Ceramic Foam Filtration for Casting, Ceramic Foam Filter

Ceramic foam filtration for casting is considered a major breakthrough in the aluminum industry and is widely used in semi-continuous casting and continuous casting. The filtering function of ceramic foam filters has been widely used in most aluminum foundries.

In the smelting process of aluminum alloy, non-metallic inclusions are produced due to the unclean material and the influence of the external environment. At the same time, during the casting process, due to the metal turbulence, dripping and splashing caused by the contact of large liquid metal with air, the oxide film formed by the liquid also participates in the aluminum liquid. The inclusions in the molten aluminum break the continuity of the metal. Therefore, it reduces the processing performance and maintainability of aluminum alloy, and affects the casting quality.

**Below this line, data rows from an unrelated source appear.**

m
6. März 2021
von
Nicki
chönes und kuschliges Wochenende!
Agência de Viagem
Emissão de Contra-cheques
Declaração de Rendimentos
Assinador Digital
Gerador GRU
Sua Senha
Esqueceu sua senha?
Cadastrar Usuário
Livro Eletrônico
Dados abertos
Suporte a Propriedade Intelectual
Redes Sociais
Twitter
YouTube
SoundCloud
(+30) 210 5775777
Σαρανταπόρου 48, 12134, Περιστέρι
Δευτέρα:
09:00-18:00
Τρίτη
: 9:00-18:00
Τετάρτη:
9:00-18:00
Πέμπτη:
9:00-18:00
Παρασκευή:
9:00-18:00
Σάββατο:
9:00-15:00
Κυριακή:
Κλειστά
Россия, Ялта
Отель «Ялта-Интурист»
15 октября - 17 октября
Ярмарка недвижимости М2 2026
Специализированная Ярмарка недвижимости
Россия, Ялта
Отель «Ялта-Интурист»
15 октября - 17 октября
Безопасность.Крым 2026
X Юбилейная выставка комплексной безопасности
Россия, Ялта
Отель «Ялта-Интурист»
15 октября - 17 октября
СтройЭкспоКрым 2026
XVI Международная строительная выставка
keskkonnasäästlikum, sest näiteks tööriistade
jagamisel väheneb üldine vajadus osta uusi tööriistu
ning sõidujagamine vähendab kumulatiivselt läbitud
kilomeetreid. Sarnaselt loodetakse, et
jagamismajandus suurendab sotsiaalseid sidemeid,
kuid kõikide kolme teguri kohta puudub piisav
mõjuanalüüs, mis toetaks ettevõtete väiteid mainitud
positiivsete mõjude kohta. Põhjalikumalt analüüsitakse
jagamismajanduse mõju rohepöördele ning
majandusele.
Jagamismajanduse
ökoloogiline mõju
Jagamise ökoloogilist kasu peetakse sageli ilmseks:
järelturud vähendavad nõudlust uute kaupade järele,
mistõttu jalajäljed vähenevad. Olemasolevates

The Ceramic foam filter-PZr is made of high-temperature sintered ZrO2 molten material. It can be used under high temperature, high strength, corrosion resistance, and minimum volume change. It can effectively filter out micron-level inclusions in molten aluminum. Mainly used for aviation, transportation and other aluminum alloy precision casting.

Ceramic Foam Filtration for Casting

The ceramic foam filter immersed in the aluminum melt is tightly plugged with silicic acid cotton. Liquid aluminum can only pass through the serrated holes of the ceramic foam filter. Due to the combined effect of axial pressure, friction, surface adsorption, and chemical forces of liquid flow. The inclusions carried in the aluminum water are firmly retained in the pores of the ceramic foam filter. The surfaces and gaps in the cave are separated from the liquid phase of the metal.

The ceramic foam filtration effect for casting depends on the pore size and thickness of the ceramic foam filter, and the speed at which the aluminum melt passes through the filter. The thicker the ceramic foam filter, the smaller the pore size, the longer the aluminum liquid flows through the ceramic foam filter, and the greater the chance of collision. In addition, the inclusions are retained, and the chance of depositing and adsorbing on the pore wall is greater.

It should be noted that when the speed of the filtrate flowing through the ceramic foam filter is too low, it is not easily absorbed and cannot flow smoothly through the filter pores. When the rate of change is too high, the liquid metal flow will wash away the solid inclusions from the hole wall and may remove them. The optimal flow rate is determined by production practice.